Source: Forward
In many ways, Jewish education has remained unchanged for centuries. Students and teachers read texts together, and then they analyze them. But the 21st century has become an age of an unprecedented amount of information, all downloadable in seconds. In just a few decades, it’s already changed the way we think and absorb the world.
Eliezer Jones, the new head of school at Akiba-Schechter Jewish Day School in Chicago, believes that education needs to evolve to accommodate those changes. “In general,” he said, “educators need to teach skills to children so they will be more flexible when they leave school. They’re living in a global world. Kids are connected everywhere. They need the skills to navigate that.”
He began doing some research and discovered the book “R&D Your School: How to Start, Grow, and Sustain Your School’s Innovation Engine”.
It was based on methods that co-author Shabbi Luthra had developed at the American School of Bombay. Jones contacted Luthra and asked for her advice. Then, with the help of a grant from the Jewish Education Innovation Challenge, he brought her to Chicago to train a group of teachers at Akiba-Schechter.
Participation in Akiba-Schechter’s R&D team is entirely voluntary. Twelve faculty and staff members attended the weeklong training session earlier this month. They learned the rudiments of “design thinking” to construct solutions to problems, as well as how to create prototypes and how to adjust them if they failed. They also discussed the bigger changes they wanted to see in the school, and set up a structure to evaluate proposals for changes, in order to strike a balance between introducing programs too quickly before they’re properly thought through and spending so much time philosophizing that nothing ever happens.

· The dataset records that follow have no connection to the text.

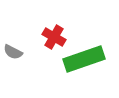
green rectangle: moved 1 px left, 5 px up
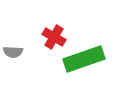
gray semicircle: rotated 24 degrees counterclockwise
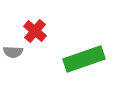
red cross: moved 19 px left, 6 px up; rotated 10 degrees clockwise
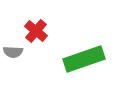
red cross: moved 1 px right
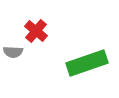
green rectangle: moved 3 px right, 4 px down
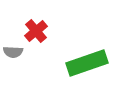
red cross: rotated 10 degrees clockwise
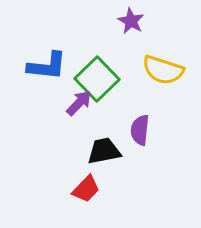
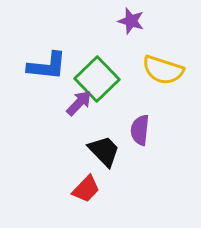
purple star: rotated 12 degrees counterclockwise
black trapezoid: rotated 57 degrees clockwise
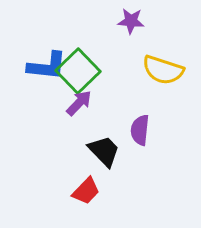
purple star: rotated 12 degrees counterclockwise
green square: moved 19 px left, 8 px up
red trapezoid: moved 2 px down
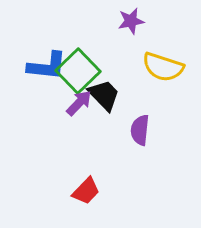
purple star: rotated 16 degrees counterclockwise
yellow semicircle: moved 3 px up
black trapezoid: moved 56 px up
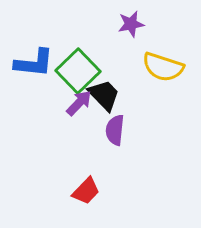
purple star: moved 3 px down
blue L-shape: moved 13 px left, 3 px up
purple semicircle: moved 25 px left
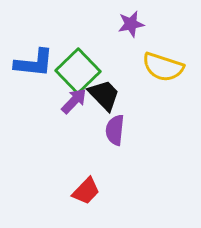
purple arrow: moved 5 px left, 2 px up
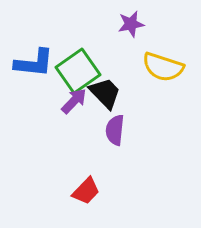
green square: rotated 9 degrees clockwise
black trapezoid: moved 1 px right, 2 px up
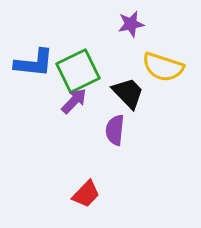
green square: rotated 9 degrees clockwise
black trapezoid: moved 23 px right
red trapezoid: moved 3 px down
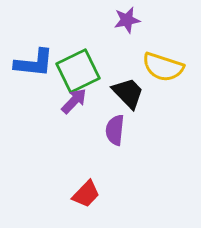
purple star: moved 4 px left, 4 px up
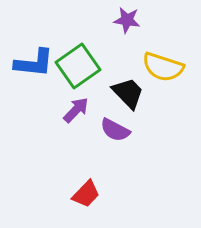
purple star: rotated 20 degrees clockwise
green square: moved 5 px up; rotated 9 degrees counterclockwise
purple arrow: moved 2 px right, 9 px down
purple semicircle: rotated 68 degrees counterclockwise
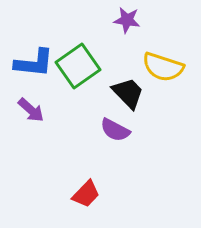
purple arrow: moved 45 px left; rotated 88 degrees clockwise
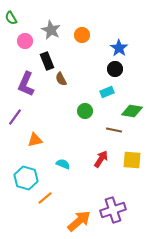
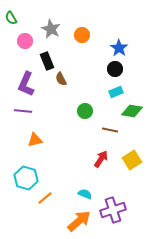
gray star: moved 1 px up
cyan rectangle: moved 9 px right
purple line: moved 8 px right, 6 px up; rotated 60 degrees clockwise
brown line: moved 4 px left
yellow square: rotated 36 degrees counterclockwise
cyan semicircle: moved 22 px right, 30 px down
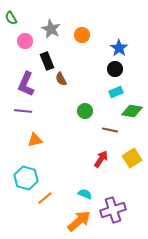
yellow square: moved 2 px up
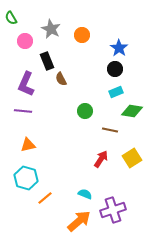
orange triangle: moved 7 px left, 5 px down
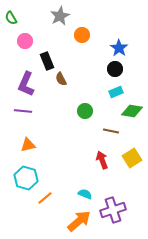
gray star: moved 9 px right, 13 px up; rotated 18 degrees clockwise
brown line: moved 1 px right, 1 px down
red arrow: moved 1 px right, 1 px down; rotated 54 degrees counterclockwise
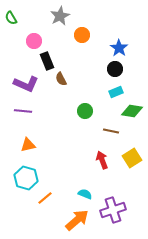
pink circle: moved 9 px right
purple L-shape: rotated 90 degrees counterclockwise
orange arrow: moved 2 px left, 1 px up
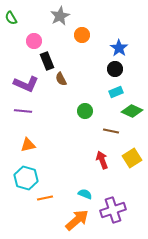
green diamond: rotated 15 degrees clockwise
orange line: rotated 28 degrees clockwise
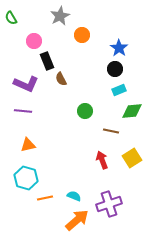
cyan rectangle: moved 3 px right, 2 px up
green diamond: rotated 30 degrees counterclockwise
cyan semicircle: moved 11 px left, 2 px down
purple cross: moved 4 px left, 6 px up
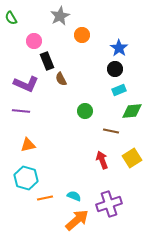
purple line: moved 2 px left
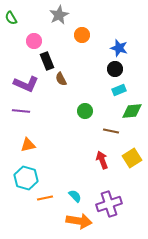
gray star: moved 1 px left, 1 px up
blue star: rotated 18 degrees counterclockwise
cyan semicircle: moved 1 px right; rotated 24 degrees clockwise
orange arrow: moved 2 px right, 1 px down; rotated 50 degrees clockwise
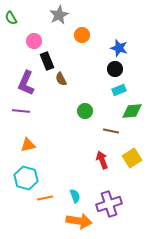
purple L-shape: moved 1 px up; rotated 90 degrees clockwise
cyan semicircle: rotated 24 degrees clockwise
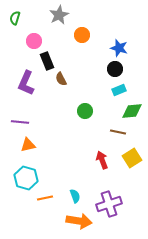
green semicircle: moved 4 px right; rotated 48 degrees clockwise
purple line: moved 1 px left, 11 px down
brown line: moved 7 px right, 1 px down
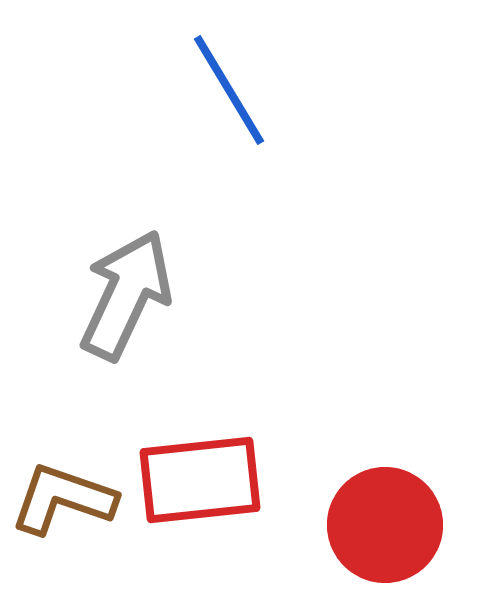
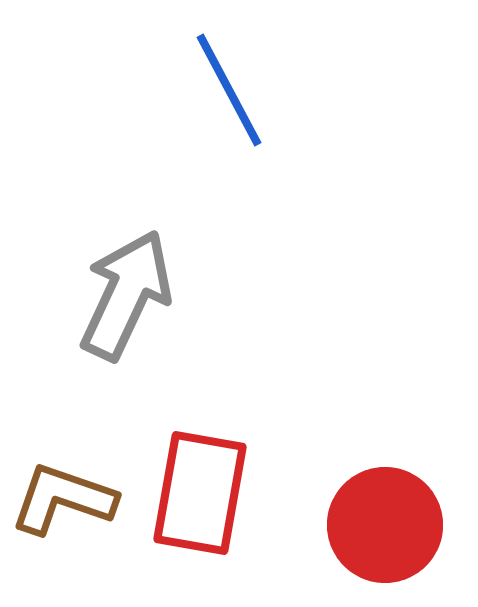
blue line: rotated 3 degrees clockwise
red rectangle: moved 13 px down; rotated 74 degrees counterclockwise
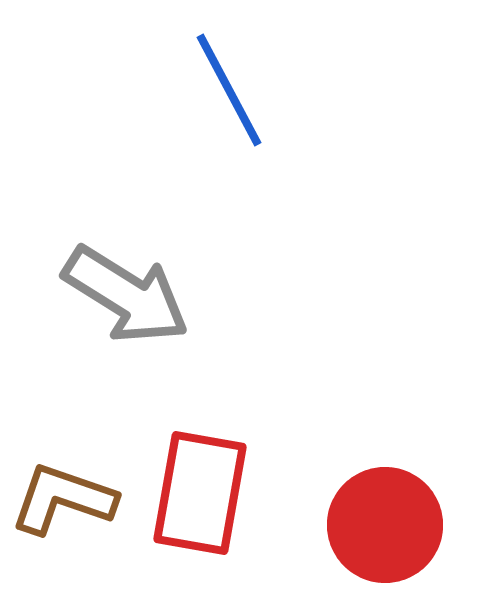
gray arrow: rotated 97 degrees clockwise
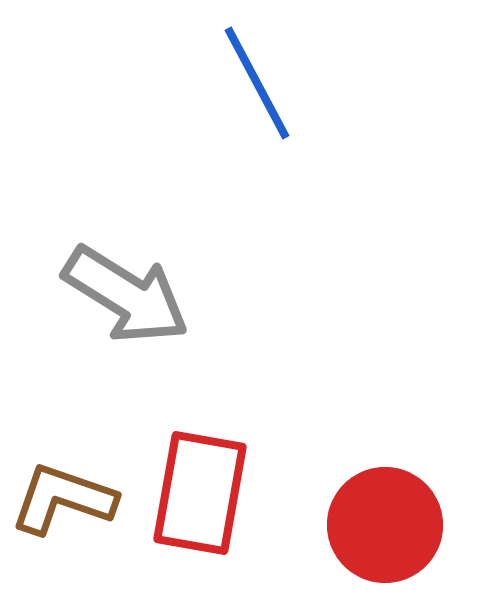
blue line: moved 28 px right, 7 px up
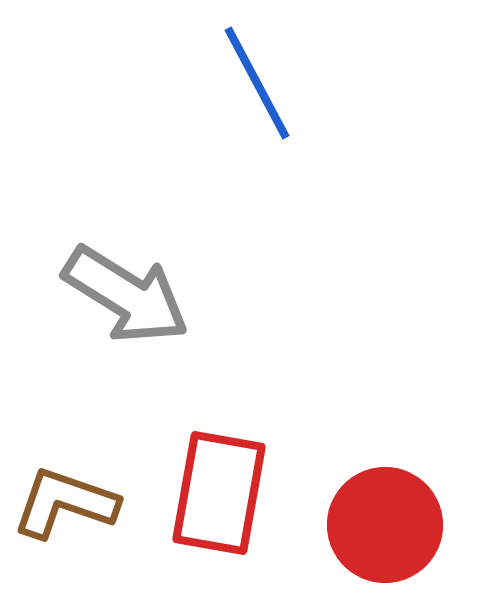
red rectangle: moved 19 px right
brown L-shape: moved 2 px right, 4 px down
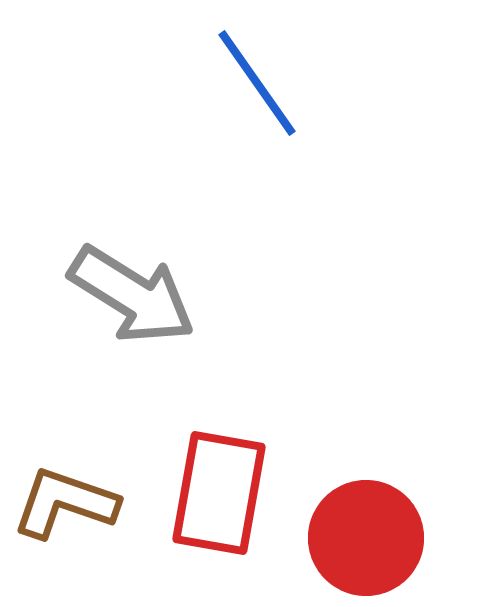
blue line: rotated 7 degrees counterclockwise
gray arrow: moved 6 px right
red circle: moved 19 px left, 13 px down
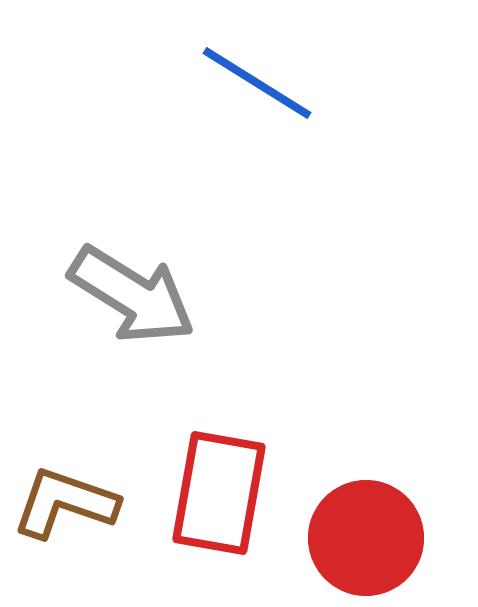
blue line: rotated 23 degrees counterclockwise
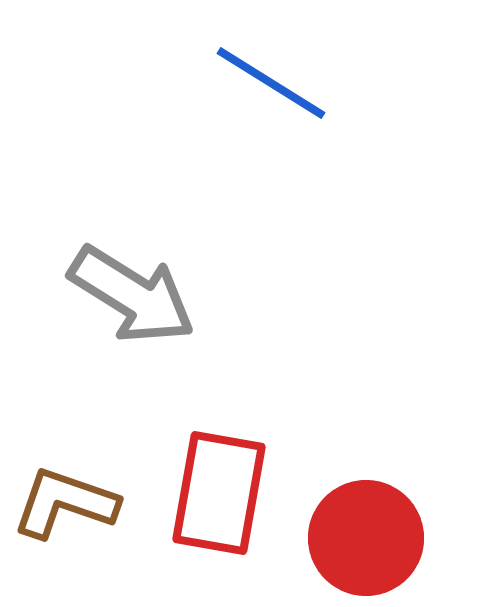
blue line: moved 14 px right
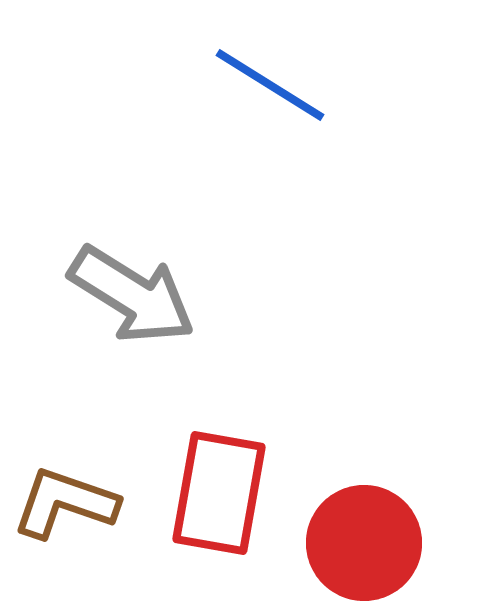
blue line: moved 1 px left, 2 px down
red circle: moved 2 px left, 5 px down
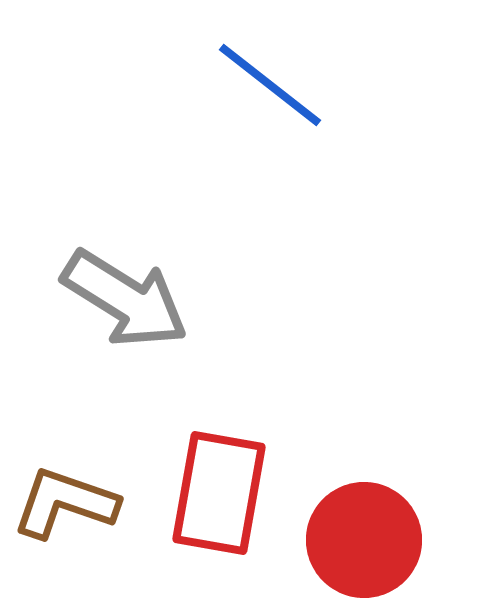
blue line: rotated 6 degrees clockwise
gray arrow: moved 7 px left, 4 px down
red circle: moved 3 px up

“The R&D department will provide a place for people already doing innovative things to be more thorough in their approach,” said Miriam Kass, Akiba-Schechter’s principal. “We can incorporate those things into the school or not. Not all innovations end up being the right fit. We need to acknowledge things that don’t work are as important as building up things that do. The design thinking process will allow us to be really methodical and careful within a very creative place.”
At the moment, Akiba-Schechter is one of the only schools in the country, and the only Jewish day school, to employ the R&D model. But Jones wants it to become a template for other schools, and wants his teachers to become known as experts in design thinking and innovation.